Microelectrochemical Property of Precipitates in Al-Mg Alloy

Al-Mg alloys are widely used for many applications, such as marine and land vehicles, construction industry, and chemical plants. Mg is added to Al to strengthen via solid solution hardening and to improve corrosion resistance. However, β phases (Al₃Mg₂) precipitates along grain boundaries after heat-treatment at elevated temperatures from 323 K to 573 K, and several kind of precipitates also exist in Al-Mg alloys. Localized corrosion is thought to be caused by local cell between the matrix and the precipitates. It is important to analyze the microelectrochemical property of precipitates and the matrix. And also, corrosion initiation mechanism is still unclear. In this research, microelectrochemical measurements were carried out to observe initiation site and growth of pitting.

Specimen was AA5182 alloy. The chemical composition was shown in Table 1. No heat treatment was performed in this study. At first, the characterization of the precipitates on the specimen was conducted. Precipitates were classified into two types (Types A and B) by optical microscopic observation of the polished surface using Ar⁺ ion milling. The colors of Types A and B were blue and gray, respectively. From the result of energy dispersive X-ray analysis (EDS), Types A and B were determined to be Mg₂Si and Fe-rich intermetallic. To ascertain the existence of β phase, the specimens were immersed in 40 mass% H₃PO₄for 180 s. No selective dissolution along grain boundaries was observed. It was considered that β phase did not precipitated in as-received conditions (mill-annealed).

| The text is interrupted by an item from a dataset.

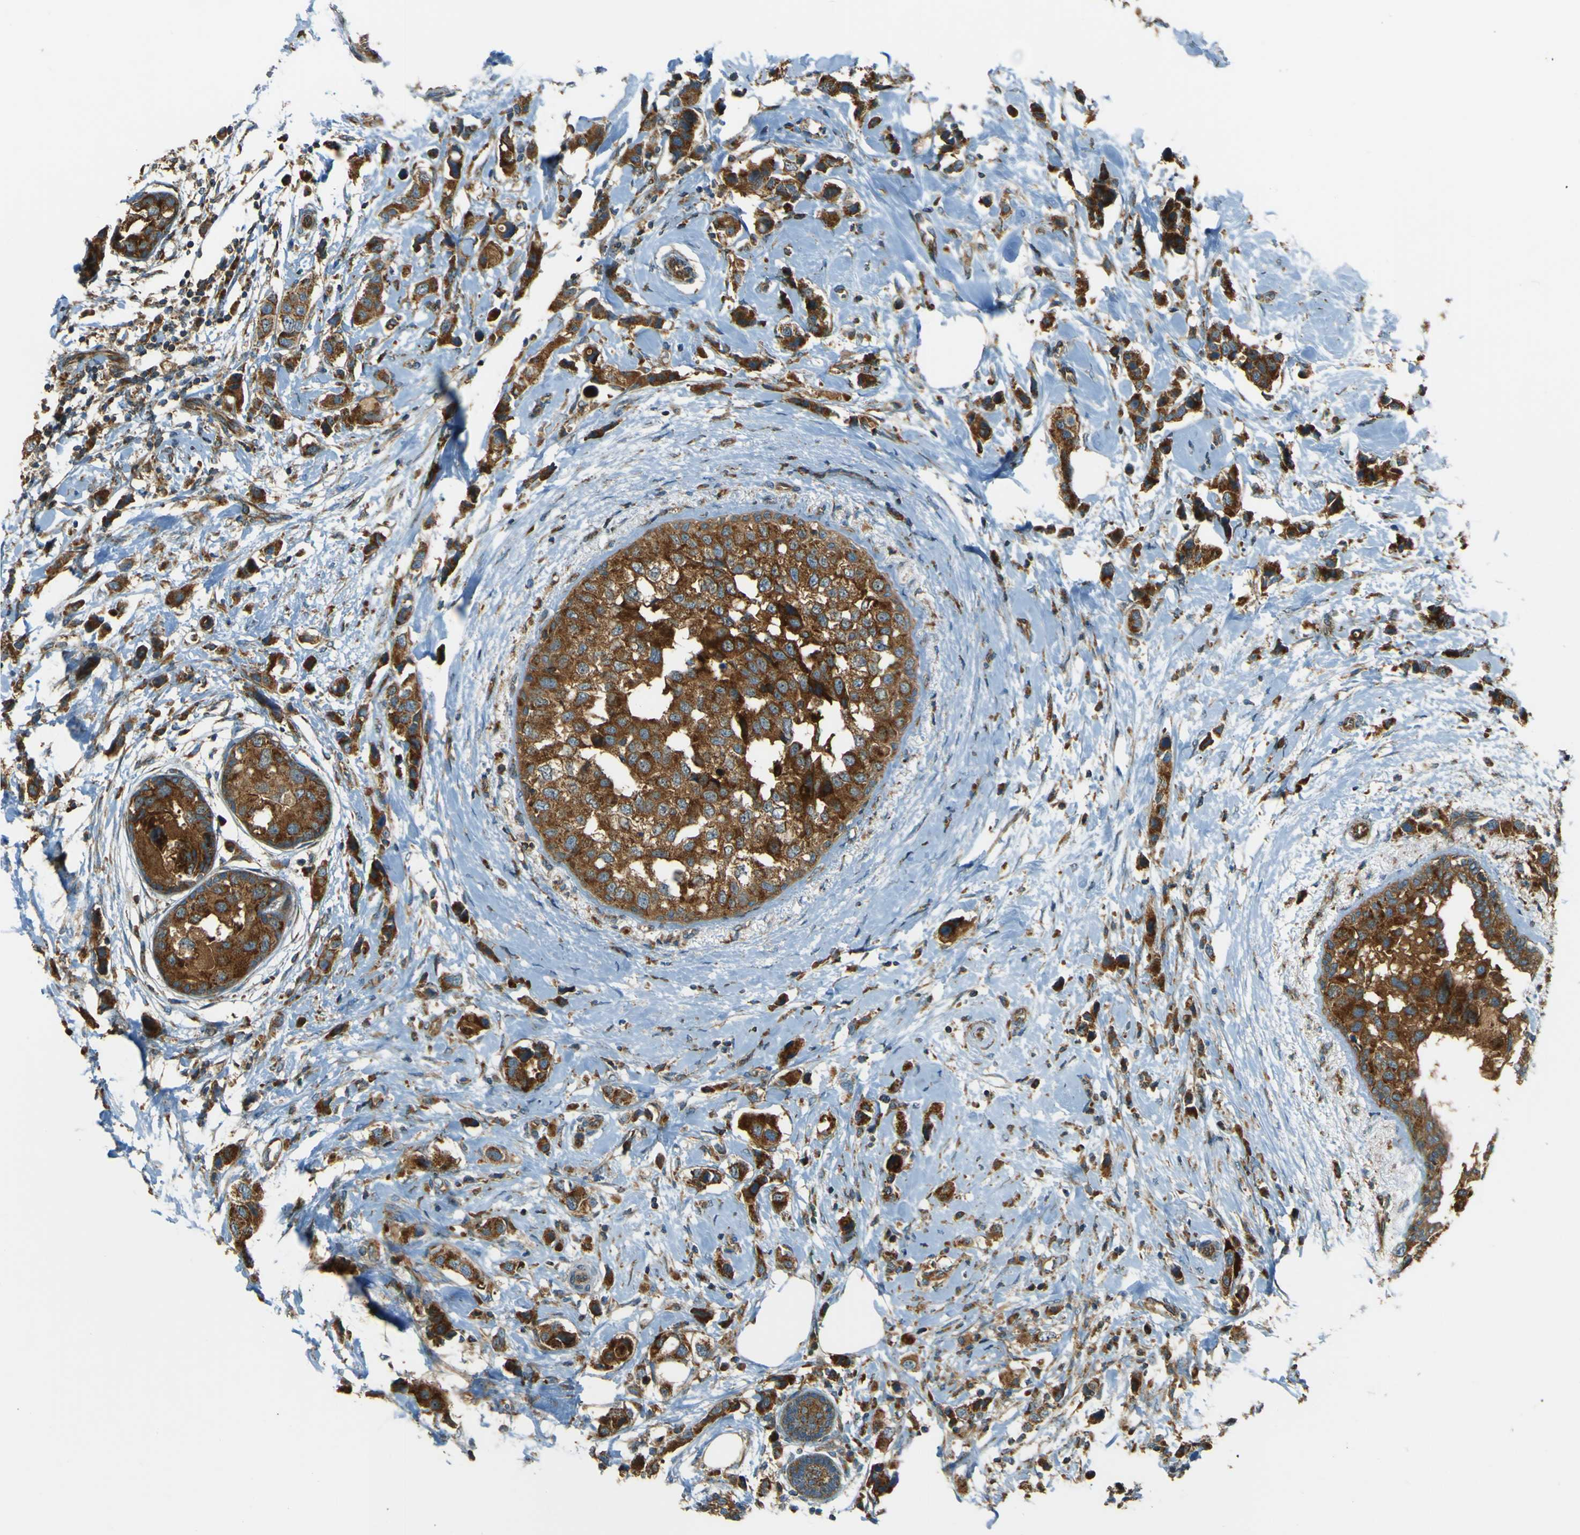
{"staining": {"intensity": "strong", "quantity": ">75%", "location": "cytoplasmic/membranous"}, "tissue": "breast cancer", "cell_type": "Tumor cells", "image_type": "cancer", "snomed": [{"axis": "morphology", "description": "Normal tissue, NOS"}, {"axis": "morphology", "description": "Duct carcinoma"}, {"axis": "topography", "description": "Breast"}], "caption": "Human breast cancer (infiltrating ductal carcinoma) stained with a protein marker reveals strong staining in tumor cells.", "gene": "DNAJC5", "patient": {"sex": "female", "age": 50}}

Microscopic potentiodynamic polarization was performed in a naturally aerated 0.1 M NaCl solution at 298 K to observe initiation site and growth of pitting. The sample was mechanically ground with SiC paper through a 4000 grit, and then polished down to 1 µm using diamond paste. Electrode area was about 0.1 mm². Fig.1 (a) shows the microscopic polarization curve. Several current spikes were generated during the polarization, and these were thought to be related to pit initiation. Fig. 1 (b) exhibits an image of the electrode area by scanning electron microscope (SEM). As shown in Fig. 2 (a) and (b), initiation site of stable pit was related to the precipitate. Other dissolution sites were also observed: Mg₂Si became Si-oxide by selective dissolution of Mg, and the matrix around Fe-rich intermetallic dissolved since the intermetallic became cathodic site.